In tests performed at our lab, the 2-socket white box Urbanna server provisioned with Intel® Xeon® 5500 Series processors, 6 DIMMs and one hard drive have a power consumption of about 50 percent of the power consumption at full load, about 150 watts out of 300, this is when the effect of EIST.  If the server is working under full load, the 300 watts consumed at full power can be reduced by about 30 percent down to 210 watts or so. 

There is a “dimming” effect from power capping due to the voltage and frequency scaling mechanism used to implement power capping.  However, the tradeoff between performance and power consumption is more complex than the relationships in the lighting example. If the server is not working at full load, there may be enough cycles left in the server to continue running the workload without an apparent impact on performance.   In this case, the penalty is in the amount of performance headroom available should the workload pick up.  The solution to this problem is simple.  If the extra headroom is called for, the management application setting the cap can remove it and the full performance of the server becomes available in a fraction of a second.
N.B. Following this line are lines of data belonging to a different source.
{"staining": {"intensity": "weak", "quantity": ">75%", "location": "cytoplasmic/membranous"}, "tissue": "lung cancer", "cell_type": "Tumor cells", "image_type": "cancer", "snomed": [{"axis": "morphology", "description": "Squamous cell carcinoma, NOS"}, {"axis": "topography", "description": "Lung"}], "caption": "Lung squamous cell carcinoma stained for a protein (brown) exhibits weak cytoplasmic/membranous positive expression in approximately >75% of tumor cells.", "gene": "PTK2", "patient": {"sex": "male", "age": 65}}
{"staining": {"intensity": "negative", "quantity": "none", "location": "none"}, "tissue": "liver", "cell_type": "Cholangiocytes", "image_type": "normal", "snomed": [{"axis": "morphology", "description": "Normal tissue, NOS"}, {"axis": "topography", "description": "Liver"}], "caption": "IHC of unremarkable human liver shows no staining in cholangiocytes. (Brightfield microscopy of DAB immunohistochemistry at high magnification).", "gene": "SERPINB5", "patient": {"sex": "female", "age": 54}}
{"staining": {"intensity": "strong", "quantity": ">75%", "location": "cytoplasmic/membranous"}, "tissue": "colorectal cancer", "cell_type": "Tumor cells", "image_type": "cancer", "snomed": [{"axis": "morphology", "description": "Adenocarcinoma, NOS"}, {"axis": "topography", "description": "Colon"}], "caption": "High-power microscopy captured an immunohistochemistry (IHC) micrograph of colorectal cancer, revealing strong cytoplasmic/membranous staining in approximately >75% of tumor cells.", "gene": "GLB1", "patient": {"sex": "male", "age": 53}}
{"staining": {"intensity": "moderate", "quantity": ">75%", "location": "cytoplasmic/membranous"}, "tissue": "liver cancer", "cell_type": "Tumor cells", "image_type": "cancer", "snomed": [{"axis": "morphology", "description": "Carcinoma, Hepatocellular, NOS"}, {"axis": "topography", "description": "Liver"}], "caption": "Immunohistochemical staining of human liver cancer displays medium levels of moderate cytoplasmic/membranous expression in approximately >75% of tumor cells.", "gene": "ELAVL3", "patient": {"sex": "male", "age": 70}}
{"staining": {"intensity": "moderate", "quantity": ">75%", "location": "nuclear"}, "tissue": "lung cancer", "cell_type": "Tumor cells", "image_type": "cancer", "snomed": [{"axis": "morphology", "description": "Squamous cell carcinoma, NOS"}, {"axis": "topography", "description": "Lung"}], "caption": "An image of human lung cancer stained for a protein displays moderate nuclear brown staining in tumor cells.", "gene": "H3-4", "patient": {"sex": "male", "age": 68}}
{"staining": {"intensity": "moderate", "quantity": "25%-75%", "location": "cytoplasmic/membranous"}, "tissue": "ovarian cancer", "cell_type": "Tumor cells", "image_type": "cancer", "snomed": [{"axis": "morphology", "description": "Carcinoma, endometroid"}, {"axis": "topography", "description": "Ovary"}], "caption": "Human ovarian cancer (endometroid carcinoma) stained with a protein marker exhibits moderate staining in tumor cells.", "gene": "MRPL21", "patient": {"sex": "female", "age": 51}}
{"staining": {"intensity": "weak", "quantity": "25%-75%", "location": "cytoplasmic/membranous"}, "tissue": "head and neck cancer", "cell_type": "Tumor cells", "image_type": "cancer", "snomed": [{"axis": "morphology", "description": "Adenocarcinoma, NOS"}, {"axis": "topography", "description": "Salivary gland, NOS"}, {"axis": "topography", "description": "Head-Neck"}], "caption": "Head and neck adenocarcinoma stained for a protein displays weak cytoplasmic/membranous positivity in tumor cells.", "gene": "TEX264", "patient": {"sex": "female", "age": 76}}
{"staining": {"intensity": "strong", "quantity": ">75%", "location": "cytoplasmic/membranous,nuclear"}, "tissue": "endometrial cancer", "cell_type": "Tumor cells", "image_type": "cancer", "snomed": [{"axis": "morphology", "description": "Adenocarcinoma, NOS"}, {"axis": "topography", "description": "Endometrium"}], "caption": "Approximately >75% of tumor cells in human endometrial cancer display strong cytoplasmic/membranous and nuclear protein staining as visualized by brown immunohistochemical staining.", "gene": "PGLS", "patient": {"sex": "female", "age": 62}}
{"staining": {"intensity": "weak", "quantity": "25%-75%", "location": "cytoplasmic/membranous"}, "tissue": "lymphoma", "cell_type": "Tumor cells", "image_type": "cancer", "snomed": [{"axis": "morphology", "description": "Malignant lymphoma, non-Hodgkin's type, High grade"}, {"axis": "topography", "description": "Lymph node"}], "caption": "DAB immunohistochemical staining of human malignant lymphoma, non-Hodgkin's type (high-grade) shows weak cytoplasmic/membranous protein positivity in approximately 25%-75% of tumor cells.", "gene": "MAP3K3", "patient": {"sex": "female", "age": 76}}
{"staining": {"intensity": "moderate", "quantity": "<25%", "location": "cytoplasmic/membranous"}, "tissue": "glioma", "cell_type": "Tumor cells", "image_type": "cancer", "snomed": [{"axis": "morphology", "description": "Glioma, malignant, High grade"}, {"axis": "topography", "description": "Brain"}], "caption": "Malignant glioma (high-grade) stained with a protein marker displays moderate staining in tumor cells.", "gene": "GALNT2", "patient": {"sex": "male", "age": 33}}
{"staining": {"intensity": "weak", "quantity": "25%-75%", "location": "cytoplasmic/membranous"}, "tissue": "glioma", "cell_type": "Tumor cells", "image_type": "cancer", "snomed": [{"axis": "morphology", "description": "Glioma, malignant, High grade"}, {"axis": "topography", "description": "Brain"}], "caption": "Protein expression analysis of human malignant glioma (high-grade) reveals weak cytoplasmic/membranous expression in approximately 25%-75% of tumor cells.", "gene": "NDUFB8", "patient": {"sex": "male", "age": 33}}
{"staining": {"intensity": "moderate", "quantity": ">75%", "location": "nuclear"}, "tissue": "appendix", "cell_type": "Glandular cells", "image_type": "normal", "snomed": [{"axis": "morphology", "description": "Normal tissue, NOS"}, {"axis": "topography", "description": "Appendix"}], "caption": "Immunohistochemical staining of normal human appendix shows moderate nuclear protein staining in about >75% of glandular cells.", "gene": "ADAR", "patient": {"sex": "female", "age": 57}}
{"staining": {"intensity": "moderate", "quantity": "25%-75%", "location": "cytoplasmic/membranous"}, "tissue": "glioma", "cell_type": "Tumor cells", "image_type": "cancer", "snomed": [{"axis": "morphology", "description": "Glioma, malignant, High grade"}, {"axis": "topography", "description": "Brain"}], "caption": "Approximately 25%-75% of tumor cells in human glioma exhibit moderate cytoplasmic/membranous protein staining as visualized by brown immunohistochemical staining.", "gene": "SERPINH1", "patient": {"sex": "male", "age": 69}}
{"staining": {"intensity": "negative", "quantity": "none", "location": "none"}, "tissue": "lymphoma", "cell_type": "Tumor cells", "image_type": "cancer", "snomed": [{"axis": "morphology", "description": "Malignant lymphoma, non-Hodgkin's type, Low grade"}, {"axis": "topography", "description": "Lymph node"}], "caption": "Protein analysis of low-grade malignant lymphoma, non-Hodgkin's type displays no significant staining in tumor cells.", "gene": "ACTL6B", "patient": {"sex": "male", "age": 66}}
There is also a richer set of options for turning off servers than there are for turning lights off.  The ACPI standard defines at least three states suitable for server parking: S3 (sleep to memory), S4 (hibernation where the server state is saved in a file) and S5 (soft off, where the server is powered down except for the circuitry to turn it on remotely under application control.)  The specific choice depends on hardware support; not all states are supported by a specific implementation.  It also depends on application requirements.  A restart from S3, if supported by the hardware, can take place much faster than a restart from S5.  The tradeoff is that S3 is somewhat more energetic than S5 because of the need to keep the DIMMs charged.

A widespread use of server parking is not feasible with traditional where a hard binding exists between the application components and the hardware host because bringing any of the hosts offline could cripple the application.  This binding gets relaxed for virtualized cloud environments that support dynamic consolidation of virtual machines into a subset of active hosts.  The sub-pool of active hosts is grown or shrunk for optimal utilization levels.  Vacated hosts are parked, the equivalent of turning lights off in a room, and as in the lighting example, once a server is in parked state the server can’t run applications.

Unlike branch circuits used for lighting where the workload is sized to never exceed the circuit’s capacity, branch circuits feeding servers may be provisioned close to capacity.  One possible application for Node Manager is to establish a guard rail for power capping to kick in if the power consumption gets close to the limit.